** Start of INFORMATION GIVEN **
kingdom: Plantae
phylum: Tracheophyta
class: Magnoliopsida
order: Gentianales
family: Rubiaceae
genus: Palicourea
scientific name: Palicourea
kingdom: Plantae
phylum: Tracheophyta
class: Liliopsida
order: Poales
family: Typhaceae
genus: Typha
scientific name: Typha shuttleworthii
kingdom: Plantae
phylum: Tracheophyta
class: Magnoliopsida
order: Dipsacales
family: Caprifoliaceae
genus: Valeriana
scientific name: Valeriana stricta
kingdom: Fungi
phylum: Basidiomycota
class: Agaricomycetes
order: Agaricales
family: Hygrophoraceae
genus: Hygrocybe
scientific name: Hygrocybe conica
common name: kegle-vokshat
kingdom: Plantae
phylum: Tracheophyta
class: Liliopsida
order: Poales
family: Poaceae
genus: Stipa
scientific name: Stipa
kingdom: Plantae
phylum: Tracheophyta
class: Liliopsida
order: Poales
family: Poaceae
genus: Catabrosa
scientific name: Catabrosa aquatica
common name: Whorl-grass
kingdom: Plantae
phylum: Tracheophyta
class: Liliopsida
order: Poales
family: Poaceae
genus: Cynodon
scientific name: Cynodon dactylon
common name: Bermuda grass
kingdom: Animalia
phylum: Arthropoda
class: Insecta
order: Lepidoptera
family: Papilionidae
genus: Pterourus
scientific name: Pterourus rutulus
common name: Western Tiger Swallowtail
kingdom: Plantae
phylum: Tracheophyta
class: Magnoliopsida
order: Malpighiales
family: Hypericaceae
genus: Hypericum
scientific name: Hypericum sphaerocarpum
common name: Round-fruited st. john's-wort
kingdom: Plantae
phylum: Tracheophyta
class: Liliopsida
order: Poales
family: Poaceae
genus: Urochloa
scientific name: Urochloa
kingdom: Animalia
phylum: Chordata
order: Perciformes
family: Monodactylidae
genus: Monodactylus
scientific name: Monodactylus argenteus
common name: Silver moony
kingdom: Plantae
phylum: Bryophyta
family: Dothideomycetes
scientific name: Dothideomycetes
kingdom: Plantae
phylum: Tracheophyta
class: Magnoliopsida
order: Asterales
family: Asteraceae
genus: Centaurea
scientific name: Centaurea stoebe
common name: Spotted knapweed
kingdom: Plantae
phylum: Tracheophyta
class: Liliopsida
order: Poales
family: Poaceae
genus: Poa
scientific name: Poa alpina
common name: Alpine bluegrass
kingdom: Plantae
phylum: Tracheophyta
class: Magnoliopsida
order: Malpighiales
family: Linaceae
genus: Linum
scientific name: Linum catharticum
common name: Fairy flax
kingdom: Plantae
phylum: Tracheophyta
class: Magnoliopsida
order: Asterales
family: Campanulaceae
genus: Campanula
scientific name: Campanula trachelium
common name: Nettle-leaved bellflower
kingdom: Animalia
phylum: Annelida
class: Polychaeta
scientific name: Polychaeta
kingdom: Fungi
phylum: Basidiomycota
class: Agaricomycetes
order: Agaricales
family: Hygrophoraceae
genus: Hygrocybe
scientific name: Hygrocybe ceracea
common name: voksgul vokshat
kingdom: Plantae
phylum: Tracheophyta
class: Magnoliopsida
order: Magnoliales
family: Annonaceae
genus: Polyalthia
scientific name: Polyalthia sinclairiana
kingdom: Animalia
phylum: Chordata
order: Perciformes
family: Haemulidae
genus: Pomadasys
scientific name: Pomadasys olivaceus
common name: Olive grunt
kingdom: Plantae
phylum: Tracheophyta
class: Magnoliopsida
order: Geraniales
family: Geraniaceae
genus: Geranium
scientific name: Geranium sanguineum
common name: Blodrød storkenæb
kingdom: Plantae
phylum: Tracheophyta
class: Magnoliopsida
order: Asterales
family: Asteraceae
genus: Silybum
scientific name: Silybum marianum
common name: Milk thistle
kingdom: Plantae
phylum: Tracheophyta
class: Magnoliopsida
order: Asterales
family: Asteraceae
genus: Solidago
** End of INFORMATION GIVEN **
- **EXERCISE**: Rewrite every line of the records above as a Markdown table with two columns, Row and Record line, numbering the rows in order and leaving out any blank lines.

- **TASK OUTPUT**:
| Row | Record line |
|---|---|
| 1 | kingdom: Plantae |
| 2 | phylum: Tracheophyta |
| 3 | class: Magnoliopsida |
| 4 | order: Gentianales |
| 5 | family: Rubiaceae |
| 6 | genus: Palicourea |
| 7 | scientific name: Palicourea |
| 8 | kingdom: Plantae |
| 9 | phylum: Tracheophyta |
| 10 | class: Liliopsida |
| 11 | order: Poales |
| 12 | family: Typhaceae |
| 13 | genus: Typha |
| 14 | scientific name: Typha shuttleworthii |
| 15 | kingdom: Plantae |
| 16 | phylum: Tracheophyta |
| 17 | class: Magnoliopsida |
| 18 | order: Dipsacales |
| 19 | family: Caprifoliaceae |
| 20 | genus: Valeriana |
| 21 | scientific name: Valeriana stricta |
| 22 | kingdom: Fungi |
| 23 | phylum: Basidiomycota |
| 24 | class: Agaricomycetes |
| 25 | order: Agaricales |
| 26 | family: Hygrophoraceae |
| 27 | genus: Hygrocybe |
| 28 | scientific name: Hygrocybe conica |
| 29 | common name: kegle-vokshat |
| 30 | kingdom: Plantae |
| 31 | phylum: Tracheophyta |
| 32 | class: Liliopsida |
| 33 | order: Poales |
| 34 | family: Poaceae |
| 35 | genus: Stipa |
| 36 | scientific name: Stipa |
| 37 | kingdom: Plantae |
| 38 | phylum: Tracheophyta |
| 39 | class: Liliopsida |
| 40 | order: Poales |
| 41 | family: Poaceae |
| 42 | genus: Catabrosa |
| 43 | scientific name: Catabrosa aquatica |
| 44 | common name: Whorl-grass |
| 45 | kingdom: Plantae |
| 46 | phylum: Tracheophyta |
| 47 | class: Liliopsida |
| 48 | order: Poales |
| 49 | family: Poaceae |
| 50 | genus: Cynodon |
| 51 | scientific name: Cynodon dactylon |
| 52 | common name: Bermuda grass |
| 53 | kingdom: Animalia |
| 54 | phylum: Arthropoda |
| 55 | class: Insecta |
| 56 | order: Lepidoptera |
| 57 | family: Papilionidae |
| 58 | genus: Pterourus |
| 59 | scientific name: Pterourus rutulus |
| 60 | common name: Western Tiger Swallowtail |
| 61 | kingdom: Plantae |
| 62 | phylum: Tracheophyta |
| 63 | class: Magnoliopsida |
| 64 | order: Malpighiales |
| 65 | family: Hypericaceae |
| 66 | genus: Hypericum |
| 67 | scientific name: Hypericum sphaerocarpum |
| 68 | common name: Round-fruited st. john's-wort |
| 69 | kingdom: Plantae |
| 70 | phylum: Tracheophyta |
| 71 | class: Liliopsida |
| 72 | order: Poales |
| 73 | family: Poaceae |
| 74 | genus: Urochloa |
| 75 | scientific name: Urochloa |
| 76 | kingdom: Animalia |
| 77 | phylum: Chordata |
| 78 | order: Perciformes |
| 79 | family: Monodactylidae |
| 80 | genus: Monodactylus |
| 81 | scientific name: Monodactylus argenteus |
| 82 | common name: Silver moony |
| 83 | kingdom: Plantae |
| 84 | phylum: Bryophyta |
| 85 | family: Dothideomycetes |
| 86 | scientific name: Dothideomycetes |
| 87 | kingdom: Plantae |
| 88 | phylum: Tracheophyta |
| 89 | class: Magnoliopsida |
| 90 | order: Asterales |
| 91 | family: Asteraceae |
| 92 | genus: Centaurea |
| 93 | scientific name: Centaurea stoebe |
| 94 | common name: Spotted knapweed |
| 95 | kingdom: Plantae |
| 96 | phylum: Tracheophyta |
| 97 | class: Liliopsida |
| 98 | order: Poales |
| 99 | family: Poaceae |
| 100 | genus: Poa |
| 101 | scientific name: Poa alpina |
| 102 | common name: Alpine bluegrass |
| 103 | kingdom: Plantae |
| 104 | phylum: Tracheophyta |
| 105 | class: Magnoliopsida |
| 106 | order: Malpighiales |
| 107 | family: Linaceae |
| 108 | genus: Linum |
| 109 | scientific name: Linum catharticum |
| 110 | common name: Fairy flax |
| 111 | kingdom: Plantae |
| 112 | phylum: Tracheophyta |
| 113 | class: Magnoliopsida |
| 114 | order: Asterales |
| 115 | family: Campanulaceae |
| 116 | genus: Campanula |
| 117 | scientific name: Campanula trachelium |
| 118 | common name: Nettle-leaved bellflower |
| 119 | kingdom: Animalia |
| 120 | phylum: Annelida |
| 121 | class: Polychaeta |
| 122 | scientific name: Polychaeta |
| 123 | kingdom: Fungi |
| 124 | phylum: Basidiomycota |
| 125 | class: Agaricomycetes |
| 126 | order: Agaricales |
| 127 | family: Hygrophoraceae |
| 128 | genus: Hygrocybe |
| 129 | scientific name: Hygrocybe ceracea |
| 130 | common name: voksgul vokshat |
| 131 | kingdom: Plantae |
| 132 | phylum: Tracheophyta |
| 133 | class: Magnoliopsida |
| 134 | order: Magnoliales |
| 135 | family: Annonaceae |
| 136 | genus: Polyalthia |
| 137 | scientific name: Polyalthia sinclairiana |
| 138 | kingdom: Animalia |
| 139 | phylum: Chordata |
| 140 | order: Perciformes |
| 141 | family: Haemulidae |
| 142 | genus: Pomadasys |
| 143 | scientific name: Pomadasys olivaceus |
| 144 | common name: Olive grunt |
| 145 | kingdom: Plantae |
| 146 | phylum: Tracheophyta |
| 147 | class: Magnoliopsida |
| 148 | order: Geraniales |
| 149 | family: Geraniaceae |
| 150 | genus: Geranium |
| 151 | scientific name: Geranium sanguineum |
| 152 | common name: Blodrød storkenæb |
| 153 | kingdom: Plantae |
| 154 | phylum: Tracheophyta |
| 155 | class: Magnoliopsida |
| 156 | order: Asterales |
| 157 | family: Asteraceae |
| 158 | genus: Silybum |
| 159 | scientific name: Silybum marianum |
| 160 | common name: Milk thistle |
| 161 | kingdom: Plantae |
| 162 | phylum: Tracheophyta |
| 163 | class: Magnoliopsida |
| 164 | order: Asterales |
| 165 | family: Asteraceae |
| 166 | genus: Solidago |